**Task requirements**
(1) Translate this sentence from the cattle forum thread into Spanish: "Heifers have to make the mental transition from being a calf to being a mother."
(2) In the cattle forum thread, print everything from "Glad she finally" down to "shock at first.".

**Excerpted passage**
+ + +

We Freeze extra colostrum milk from our dairy cows and when one of my neighbors beef cows is real nasty and wont let the calf suck he buys some colostrum from me for the calf and gets rid of the cow


----------



## siscofarms (Nov 23, 2010)

Well , had to tie heifer up for a total of 3 days . 1st day I left her for 24 hrs , next to days twice a day for calf , The 4th day I walked out there and for what ever reason , she figured it out . She never rejected the calf , just wouldn't let it nurse . Everything is good now . Old man at the store in town told me about 3 days of tieing her for the fact of getting mothers milk in the calfand her getting the scent of herself . Kinda like smearing her poop on the calf idea mentioned before . But shes perfect now and hopefully next calf will not be a problem .

Thanks


----------



## Tim/South (Dec 12, 2011)

endrow said:


> We Freeze extra colostrum milk from our dairy cows and when one of my neighbors beef cows is real nasty and wont let the calf suck he buys some colostrum from me for the calf and gets rid of the cow


I keep frozen colostrum in the freezer. I normally keep a Jersey nurse cow. When she calves I begin filling the freezer with milk.



siscofarms said:


> Well , had to tie heifer up for a total of 3 days . 1st day I left her for 24 hrs , next to days twice a day for calf , The 4th day I walked out there and for what ever reason , she figured it out . She never rejected the calf , just wouldn't let it nurse . Everything is good now . Old man at the store in town told me about 3 days of tieing her for the fact of getting mothers milk in the calfand her getting the scent of herself . Kinda like smearing her poop on the calf idea mentioned before . But shes perfect now and hopefully next calf will not be a problem .
> 
> Thanks


Glad she finally figured out the routine. Heifers have to make the mental transition from being a calf to being a mother. They also have to get kind of tough in the udder because a butting calf has to be a shock at first.


----------

+ + +

**Data records**

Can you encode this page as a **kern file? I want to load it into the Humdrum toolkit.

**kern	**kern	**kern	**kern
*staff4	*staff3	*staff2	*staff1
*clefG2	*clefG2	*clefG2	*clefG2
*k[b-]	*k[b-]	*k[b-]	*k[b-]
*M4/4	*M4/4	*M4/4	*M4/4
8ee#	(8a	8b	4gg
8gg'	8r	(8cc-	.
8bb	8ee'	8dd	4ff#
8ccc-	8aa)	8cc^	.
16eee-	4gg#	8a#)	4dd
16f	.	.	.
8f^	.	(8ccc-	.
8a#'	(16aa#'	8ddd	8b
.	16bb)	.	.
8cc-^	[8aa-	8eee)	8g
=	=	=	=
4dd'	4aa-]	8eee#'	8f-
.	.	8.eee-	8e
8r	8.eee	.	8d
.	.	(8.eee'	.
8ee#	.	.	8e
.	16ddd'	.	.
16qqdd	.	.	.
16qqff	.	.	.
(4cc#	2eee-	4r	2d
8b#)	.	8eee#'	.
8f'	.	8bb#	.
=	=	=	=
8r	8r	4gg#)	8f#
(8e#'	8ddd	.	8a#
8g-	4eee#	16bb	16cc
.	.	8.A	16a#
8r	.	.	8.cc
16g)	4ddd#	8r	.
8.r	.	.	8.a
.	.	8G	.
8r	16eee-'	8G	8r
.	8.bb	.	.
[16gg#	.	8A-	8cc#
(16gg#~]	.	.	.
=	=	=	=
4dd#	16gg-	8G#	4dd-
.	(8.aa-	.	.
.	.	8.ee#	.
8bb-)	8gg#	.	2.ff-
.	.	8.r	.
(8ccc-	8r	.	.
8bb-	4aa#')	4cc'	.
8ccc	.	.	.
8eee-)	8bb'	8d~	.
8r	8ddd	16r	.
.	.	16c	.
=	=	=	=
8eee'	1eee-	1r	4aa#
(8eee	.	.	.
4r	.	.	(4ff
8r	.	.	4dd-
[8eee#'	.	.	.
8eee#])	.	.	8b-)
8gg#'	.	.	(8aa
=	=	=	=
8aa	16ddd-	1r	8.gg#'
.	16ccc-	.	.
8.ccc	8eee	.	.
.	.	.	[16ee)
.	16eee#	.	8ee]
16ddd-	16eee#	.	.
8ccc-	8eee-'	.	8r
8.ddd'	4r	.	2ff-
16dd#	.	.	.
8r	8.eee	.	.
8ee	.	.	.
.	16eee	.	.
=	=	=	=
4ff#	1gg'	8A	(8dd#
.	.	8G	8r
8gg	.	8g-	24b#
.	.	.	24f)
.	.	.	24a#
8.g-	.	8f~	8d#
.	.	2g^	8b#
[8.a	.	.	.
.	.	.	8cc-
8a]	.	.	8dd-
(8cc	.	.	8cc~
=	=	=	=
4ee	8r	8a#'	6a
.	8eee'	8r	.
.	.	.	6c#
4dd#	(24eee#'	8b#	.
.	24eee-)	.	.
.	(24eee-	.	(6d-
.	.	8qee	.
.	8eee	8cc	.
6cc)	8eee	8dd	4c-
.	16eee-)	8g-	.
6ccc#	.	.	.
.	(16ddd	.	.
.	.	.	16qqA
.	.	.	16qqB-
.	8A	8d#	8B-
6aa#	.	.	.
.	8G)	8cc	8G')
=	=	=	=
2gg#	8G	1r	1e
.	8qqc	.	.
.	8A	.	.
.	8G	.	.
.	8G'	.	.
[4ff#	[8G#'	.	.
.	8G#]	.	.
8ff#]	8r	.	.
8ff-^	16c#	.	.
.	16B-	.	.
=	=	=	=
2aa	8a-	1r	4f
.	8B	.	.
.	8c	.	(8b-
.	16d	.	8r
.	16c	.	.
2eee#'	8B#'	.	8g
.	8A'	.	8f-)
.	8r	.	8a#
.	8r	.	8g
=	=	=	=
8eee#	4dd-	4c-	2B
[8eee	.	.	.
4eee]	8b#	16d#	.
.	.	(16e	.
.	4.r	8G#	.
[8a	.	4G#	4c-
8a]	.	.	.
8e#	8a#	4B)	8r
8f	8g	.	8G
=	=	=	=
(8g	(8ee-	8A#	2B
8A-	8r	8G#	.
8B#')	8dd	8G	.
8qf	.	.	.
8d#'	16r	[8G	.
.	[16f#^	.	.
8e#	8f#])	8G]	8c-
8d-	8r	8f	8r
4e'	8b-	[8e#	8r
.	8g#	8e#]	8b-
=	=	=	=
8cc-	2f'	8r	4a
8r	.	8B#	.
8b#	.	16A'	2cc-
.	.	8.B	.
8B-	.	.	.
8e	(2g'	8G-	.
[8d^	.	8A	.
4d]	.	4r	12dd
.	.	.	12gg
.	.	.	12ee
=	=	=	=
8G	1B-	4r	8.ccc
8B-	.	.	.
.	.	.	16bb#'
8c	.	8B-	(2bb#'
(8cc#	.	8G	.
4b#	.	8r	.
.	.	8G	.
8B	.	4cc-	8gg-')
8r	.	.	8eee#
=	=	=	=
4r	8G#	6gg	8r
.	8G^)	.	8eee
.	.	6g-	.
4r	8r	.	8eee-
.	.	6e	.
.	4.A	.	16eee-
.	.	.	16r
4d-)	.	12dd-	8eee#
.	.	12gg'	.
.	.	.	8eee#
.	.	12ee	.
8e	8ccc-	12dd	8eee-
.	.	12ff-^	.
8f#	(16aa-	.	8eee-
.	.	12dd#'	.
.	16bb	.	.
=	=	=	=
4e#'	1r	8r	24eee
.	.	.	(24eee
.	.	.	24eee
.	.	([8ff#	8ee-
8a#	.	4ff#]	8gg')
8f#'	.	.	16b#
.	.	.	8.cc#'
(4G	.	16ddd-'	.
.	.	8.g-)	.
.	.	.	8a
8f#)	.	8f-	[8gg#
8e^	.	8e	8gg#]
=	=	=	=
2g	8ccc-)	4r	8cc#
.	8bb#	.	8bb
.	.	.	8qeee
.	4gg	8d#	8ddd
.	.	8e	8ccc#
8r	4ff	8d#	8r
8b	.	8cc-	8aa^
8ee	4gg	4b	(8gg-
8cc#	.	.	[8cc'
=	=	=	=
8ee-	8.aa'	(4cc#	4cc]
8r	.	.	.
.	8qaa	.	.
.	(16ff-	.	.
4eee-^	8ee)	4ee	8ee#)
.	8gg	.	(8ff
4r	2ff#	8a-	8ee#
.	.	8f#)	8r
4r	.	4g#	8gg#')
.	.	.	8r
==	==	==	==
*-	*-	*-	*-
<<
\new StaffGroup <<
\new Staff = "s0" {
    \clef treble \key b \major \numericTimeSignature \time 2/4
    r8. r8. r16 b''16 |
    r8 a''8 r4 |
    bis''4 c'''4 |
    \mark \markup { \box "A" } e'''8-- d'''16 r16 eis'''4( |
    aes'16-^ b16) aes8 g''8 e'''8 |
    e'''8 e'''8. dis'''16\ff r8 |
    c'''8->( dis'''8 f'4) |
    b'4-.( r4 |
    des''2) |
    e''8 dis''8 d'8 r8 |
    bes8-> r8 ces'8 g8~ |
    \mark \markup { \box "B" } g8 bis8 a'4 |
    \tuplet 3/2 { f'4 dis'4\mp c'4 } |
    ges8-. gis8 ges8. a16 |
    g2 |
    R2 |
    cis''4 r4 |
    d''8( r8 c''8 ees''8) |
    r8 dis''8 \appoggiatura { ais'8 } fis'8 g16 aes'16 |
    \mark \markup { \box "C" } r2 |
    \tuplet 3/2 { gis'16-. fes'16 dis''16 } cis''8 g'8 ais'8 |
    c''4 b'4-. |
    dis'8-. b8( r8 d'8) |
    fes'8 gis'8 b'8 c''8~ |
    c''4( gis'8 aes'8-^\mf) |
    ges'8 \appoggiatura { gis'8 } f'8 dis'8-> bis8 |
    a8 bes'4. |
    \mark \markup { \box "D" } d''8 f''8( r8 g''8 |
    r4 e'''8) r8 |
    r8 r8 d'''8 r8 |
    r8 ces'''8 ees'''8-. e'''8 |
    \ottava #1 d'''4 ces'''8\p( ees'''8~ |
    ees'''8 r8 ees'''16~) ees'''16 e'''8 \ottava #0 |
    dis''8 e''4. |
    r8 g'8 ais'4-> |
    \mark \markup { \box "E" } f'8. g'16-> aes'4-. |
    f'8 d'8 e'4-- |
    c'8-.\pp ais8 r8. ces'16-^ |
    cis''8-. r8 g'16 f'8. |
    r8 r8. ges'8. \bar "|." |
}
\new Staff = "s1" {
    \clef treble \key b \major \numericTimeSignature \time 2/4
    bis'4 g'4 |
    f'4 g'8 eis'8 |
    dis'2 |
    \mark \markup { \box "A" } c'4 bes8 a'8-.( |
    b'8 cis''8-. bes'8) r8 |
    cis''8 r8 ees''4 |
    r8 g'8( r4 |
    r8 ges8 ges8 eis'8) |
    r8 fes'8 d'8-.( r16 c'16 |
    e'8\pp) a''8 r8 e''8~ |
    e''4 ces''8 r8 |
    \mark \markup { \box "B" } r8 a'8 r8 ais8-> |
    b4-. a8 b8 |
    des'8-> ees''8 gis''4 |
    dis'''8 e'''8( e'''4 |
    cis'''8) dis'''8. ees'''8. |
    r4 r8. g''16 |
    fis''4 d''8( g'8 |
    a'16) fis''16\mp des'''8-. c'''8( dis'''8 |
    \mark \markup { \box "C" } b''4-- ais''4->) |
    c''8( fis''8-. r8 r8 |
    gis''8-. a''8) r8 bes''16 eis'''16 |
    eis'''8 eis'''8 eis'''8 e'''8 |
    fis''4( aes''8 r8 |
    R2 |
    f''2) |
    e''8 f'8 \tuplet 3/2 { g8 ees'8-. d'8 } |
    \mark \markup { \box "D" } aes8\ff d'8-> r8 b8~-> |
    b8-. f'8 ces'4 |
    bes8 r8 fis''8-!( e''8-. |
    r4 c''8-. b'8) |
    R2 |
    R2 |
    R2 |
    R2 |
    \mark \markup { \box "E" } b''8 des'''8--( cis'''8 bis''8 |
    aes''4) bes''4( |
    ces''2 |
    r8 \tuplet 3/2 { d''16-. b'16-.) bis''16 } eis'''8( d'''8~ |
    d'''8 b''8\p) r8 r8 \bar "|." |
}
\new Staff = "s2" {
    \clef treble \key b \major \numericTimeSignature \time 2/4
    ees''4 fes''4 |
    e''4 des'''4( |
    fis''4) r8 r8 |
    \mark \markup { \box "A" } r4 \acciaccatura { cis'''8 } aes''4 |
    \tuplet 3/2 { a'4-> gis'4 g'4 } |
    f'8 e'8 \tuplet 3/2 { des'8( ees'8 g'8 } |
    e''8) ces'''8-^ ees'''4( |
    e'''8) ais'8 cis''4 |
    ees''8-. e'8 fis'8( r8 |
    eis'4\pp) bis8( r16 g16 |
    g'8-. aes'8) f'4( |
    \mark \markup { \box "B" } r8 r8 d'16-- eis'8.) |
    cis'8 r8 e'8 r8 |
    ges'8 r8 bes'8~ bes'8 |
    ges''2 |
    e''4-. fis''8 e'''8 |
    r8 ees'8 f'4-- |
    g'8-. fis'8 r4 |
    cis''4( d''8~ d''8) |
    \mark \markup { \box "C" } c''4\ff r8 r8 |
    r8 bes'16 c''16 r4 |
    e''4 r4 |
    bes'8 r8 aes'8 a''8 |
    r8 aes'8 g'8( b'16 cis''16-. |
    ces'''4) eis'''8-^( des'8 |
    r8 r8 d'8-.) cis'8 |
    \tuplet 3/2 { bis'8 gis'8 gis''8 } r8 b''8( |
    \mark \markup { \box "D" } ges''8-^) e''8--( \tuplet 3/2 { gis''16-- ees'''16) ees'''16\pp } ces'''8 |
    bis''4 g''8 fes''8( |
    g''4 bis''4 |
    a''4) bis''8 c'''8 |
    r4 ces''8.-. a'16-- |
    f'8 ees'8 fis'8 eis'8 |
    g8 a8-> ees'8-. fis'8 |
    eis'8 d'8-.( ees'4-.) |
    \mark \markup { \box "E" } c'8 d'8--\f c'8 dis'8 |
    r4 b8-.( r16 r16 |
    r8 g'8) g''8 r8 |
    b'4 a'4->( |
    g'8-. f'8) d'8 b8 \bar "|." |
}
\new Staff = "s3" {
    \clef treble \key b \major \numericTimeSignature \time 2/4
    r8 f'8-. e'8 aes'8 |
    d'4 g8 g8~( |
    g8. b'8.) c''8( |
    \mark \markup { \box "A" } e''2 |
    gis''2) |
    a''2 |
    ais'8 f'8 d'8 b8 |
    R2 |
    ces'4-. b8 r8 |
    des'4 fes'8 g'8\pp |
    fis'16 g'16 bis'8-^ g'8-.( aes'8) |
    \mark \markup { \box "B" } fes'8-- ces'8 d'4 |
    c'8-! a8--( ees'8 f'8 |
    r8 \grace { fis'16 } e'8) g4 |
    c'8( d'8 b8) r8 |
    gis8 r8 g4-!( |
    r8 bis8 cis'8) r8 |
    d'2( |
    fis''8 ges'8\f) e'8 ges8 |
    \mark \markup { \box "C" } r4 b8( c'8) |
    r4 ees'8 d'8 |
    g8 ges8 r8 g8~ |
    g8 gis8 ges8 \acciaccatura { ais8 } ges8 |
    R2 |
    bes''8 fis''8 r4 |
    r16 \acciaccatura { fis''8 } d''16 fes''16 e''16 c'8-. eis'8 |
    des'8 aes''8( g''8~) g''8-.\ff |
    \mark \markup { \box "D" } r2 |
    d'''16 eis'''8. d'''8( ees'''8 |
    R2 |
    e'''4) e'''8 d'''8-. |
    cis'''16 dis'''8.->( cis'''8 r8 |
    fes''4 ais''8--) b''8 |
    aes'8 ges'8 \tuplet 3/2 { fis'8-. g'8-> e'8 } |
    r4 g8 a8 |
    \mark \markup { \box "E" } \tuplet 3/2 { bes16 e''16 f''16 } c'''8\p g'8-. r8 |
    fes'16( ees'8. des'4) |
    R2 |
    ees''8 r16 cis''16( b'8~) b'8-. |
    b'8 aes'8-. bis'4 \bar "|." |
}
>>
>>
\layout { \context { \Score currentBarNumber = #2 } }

+ + +

**Answer set**
(1) Las novillas tienen que hacer la transición mental de ser una ternera a ser una madre.

(2)
Glad she finally figured out the routine. Heifers have to make the mental transition from being a calf to being a mother. They also have to get kind of tough in the udder because a butting calf has to be a shock at first.